> _SUPPLIED TEXT_
━━━━━━━━━━━━━━━━━━━━
= LouieFest =

American music festival

LouieFest is an American music festival featuring the prominent contributions to rock and roll by bands and performers, both emerging and established, from the Northwest region. Organized in 2003 by John 'Buck' Ormsby and Kent Morrill, members of The Wailers, LouieFest is an annual fundraising event for the Wailers Performing Arts Foundation which provides scholarships, instruments, music lessons and mentoring for youth music education.

The namesake of LouieFest is "Louie Louie", the most recorded rock song in history as documented by music historian Peter Blecha. According to Blecha's records and research, “Louie Louie” celebrated its 50-year mark in April, 2007 with 1,600 known recordings.

The legacy of this rock and roll song phenomenon is traced directly to The Wailers of Tacoma, Washington. Rockin’ Robin Roberts (1940-1967), the unnamed vocalist of The Wailers, collaborated with founding member and lead guitarist, Richard Dangel (1942-2002) to write an arrangement of the Richard Berry Jamaican sea shanty from the B-side of a 45-single he found in a record store for ten cents. ‘Rockin’ Roberts interjected one single phrase that is said to have changed rock music forever: “Let’s give it to ‘em right now.” This immortal idiom helped launch “Louie Louie” to the top of rock and roll fame, and subsequently inspired countless garage bands the world over.

The Wailers released “Louie Louie” in 1961 on their own label, Etiquette Records, history's first artist-owned label by a garage band. They achieved a huge regional hit with the single. The Kingsmen, and Paul Revere and the Raiders, are credited with later recordings of “Louie Louie” resulting in chart-topping, national exposure. Etiquette Records also pioneered the career of another notable Northwest garage band, The Sonics, who expanded the white rhythm and blues sound.

LouieFest celebrates the legacy of the three-chord sensation by closing every festival with the audience participating as an ensemble, playing “Louie Louie” in unison.
━━━━━━━━━━━━━━━━━━━━
> _INPUT DATA_
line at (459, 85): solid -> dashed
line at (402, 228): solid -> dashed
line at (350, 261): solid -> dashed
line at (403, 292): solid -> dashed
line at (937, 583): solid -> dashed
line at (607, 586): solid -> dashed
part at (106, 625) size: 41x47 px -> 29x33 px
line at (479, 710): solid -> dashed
━━━━━━━━━━━━━━━━━━━━
> _REQUIRED ACTION 1_
Condense the paragraph of the LouieFest article that begins "The Wailers released" into a short bulleted list of its main facts.
> _REQUIRED ACTION 2_
Print everything in the LouieFest article from "The namesake of" down to "1,600 known recordings.", word for word.

> _EXERCISE RESPONSE 1_
- The Wailers released "Louie Louie" in 1961 on Etiquette Records, their own label and history's first artist-owned label by a garage band.
- The single became a huge regional hit.
- Later recordings by The Kingsmen and by Paul Revere and the Raiders brought the song chart-topping national exposure.
- Etiquette Records also launched the career of The Sonics, another notable Northwest garage band that expanded the white rhythm and blues sound.

> _EXERCISE RESPONSE 2_
The namesake of LouieFest is "Louie Louie", the most recorded rock song in history as documented by music historian Peter Blecha. According to Blecha's records and research, “Louie Louie” celebrated its 50-year mark in April, 2007 with 1,600 known recordings.